╭──
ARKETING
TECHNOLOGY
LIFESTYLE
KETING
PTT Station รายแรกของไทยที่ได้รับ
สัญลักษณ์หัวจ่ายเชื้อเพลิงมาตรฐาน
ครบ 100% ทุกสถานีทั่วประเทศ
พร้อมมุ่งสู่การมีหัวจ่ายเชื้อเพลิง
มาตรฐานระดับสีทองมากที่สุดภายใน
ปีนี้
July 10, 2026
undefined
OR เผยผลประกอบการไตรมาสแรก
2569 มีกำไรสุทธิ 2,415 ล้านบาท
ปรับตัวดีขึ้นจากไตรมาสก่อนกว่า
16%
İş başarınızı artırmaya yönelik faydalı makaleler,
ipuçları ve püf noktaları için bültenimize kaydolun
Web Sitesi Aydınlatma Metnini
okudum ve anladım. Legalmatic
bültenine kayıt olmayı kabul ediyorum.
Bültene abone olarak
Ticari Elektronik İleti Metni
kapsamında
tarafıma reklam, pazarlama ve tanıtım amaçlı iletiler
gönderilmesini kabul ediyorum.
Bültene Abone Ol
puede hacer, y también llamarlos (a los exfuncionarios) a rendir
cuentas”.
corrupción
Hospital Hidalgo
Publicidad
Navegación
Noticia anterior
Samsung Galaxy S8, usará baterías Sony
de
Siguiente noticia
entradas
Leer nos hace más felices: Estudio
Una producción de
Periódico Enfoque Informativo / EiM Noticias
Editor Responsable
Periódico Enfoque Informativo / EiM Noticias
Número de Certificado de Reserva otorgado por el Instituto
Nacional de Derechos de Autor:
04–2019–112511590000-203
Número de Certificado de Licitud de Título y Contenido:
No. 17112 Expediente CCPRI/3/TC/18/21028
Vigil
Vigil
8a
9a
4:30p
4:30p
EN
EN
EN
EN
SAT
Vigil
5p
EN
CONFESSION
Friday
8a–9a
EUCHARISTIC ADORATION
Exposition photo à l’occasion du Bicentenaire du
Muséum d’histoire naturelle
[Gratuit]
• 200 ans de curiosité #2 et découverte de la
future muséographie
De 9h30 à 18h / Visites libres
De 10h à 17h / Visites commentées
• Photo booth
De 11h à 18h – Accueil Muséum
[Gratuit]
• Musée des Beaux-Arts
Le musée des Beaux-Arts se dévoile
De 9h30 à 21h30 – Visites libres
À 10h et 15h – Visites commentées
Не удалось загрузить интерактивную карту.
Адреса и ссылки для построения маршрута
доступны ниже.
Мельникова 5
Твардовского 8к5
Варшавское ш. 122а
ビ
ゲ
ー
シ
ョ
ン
╰──
> Exercise directions:
Send back the whole listing, exactly as written.

> Your solution:
ARKETING
TECHNOLOGY
LIFESTYLE
KETING
PTT Station รายแรกของไทยที่ได้รับ
สัญลักษณ์หัวจ่ายเชื้อเพลิงมาตรฐาน
ครบ 100% ทุกสถานีทั่วประเทศ
พร้อมมุ่งสู่การมีหัวจ่ายเชื้อเพลิง
มาตรฐานระดับสีทองมากที่สุดภายใน
ปีนี้
July 10, 2026
undefined
OR เผยผลประกอบการไตรมาสแรก
2569 มีกำไรสุทธิ 2,415 ล้านบาท
ปรับตัวดีขึ้นจากไตรมาสก่อนกว่า
16%
İş başarınızı artırmaya yönelik faydalı makaleler,
ipuçları ve püf noktaları için bültenimize kaydolun
Web Sitesi Aydınlatma Metnini
okudum ve anladım. Legalmatic
bültenine kayıt olmayı kabul ediyorum.
Bültene abone olarak
Ticari Elektronik İleti Metni
kapsamında
tarafıma reklam, pazarlama ve tanıtım amaçlı iletiler
gönderilmesini kabul ediyorum.
Bültene Abone Ol
puede hacer, y también llamarlos (a los exfuncionarios) a rendir
cuentas”.
corrupción
Hospital Hidalgo
Publicidad
Navegación
Noticia anterior
Samsung Galaxy S8, usará baterías Sony
de
Siguiente noticia
entradas
Leer nos hace más felices: Estudio
Una producción de
Periódico Enfoque Informativo / EiM Noticias
Editor Responsable
Periódico Enfoque Informativo / EiM Noticias
Número de Certificado de Reserva otorgado por el Instituto
Nacional de Derechos de Autor:
04–2019–112511590000-203
Número de Certificado de Licitud de Título y Contenido:
No. 17112 Expediente CCPRI/3/TC/18/21028
Vigil
Vigil
8a
9a
4:30p
4:30p
EN
EN
EN
EN
SAT
Vigil
5p
EN
CONFESSION
Friday
8a–9a
EUCHARISTIC ADORATION
Exposition photo à l’occasion du Bicentenaire du
Muséum d’histoire naturelle
[Gratuit]
• 200 ans de curiosité #2 et découverte de la
future muséographie
De 9h30 à 18h / Visites libres
De 10h à 17h / Visites commentées
• Photo booth
De 11h à 18h – Accueil Muséum
[Gratuit]
• Musée des Beaux-Arts
Le musée des Beaux-Arts se dévoile
De 9h30 à 21h30 – Visites libres
À 10h et 15h – Visites commentées
Не удалось загрузить интерактивную карту.
Адреса и ссылки для построения маршрута
доступны ниже.
Мельникова 5
Твардовского 8к5
Варшавское ш. 122а
ビ
ゲ
ー
シ
ョ
ン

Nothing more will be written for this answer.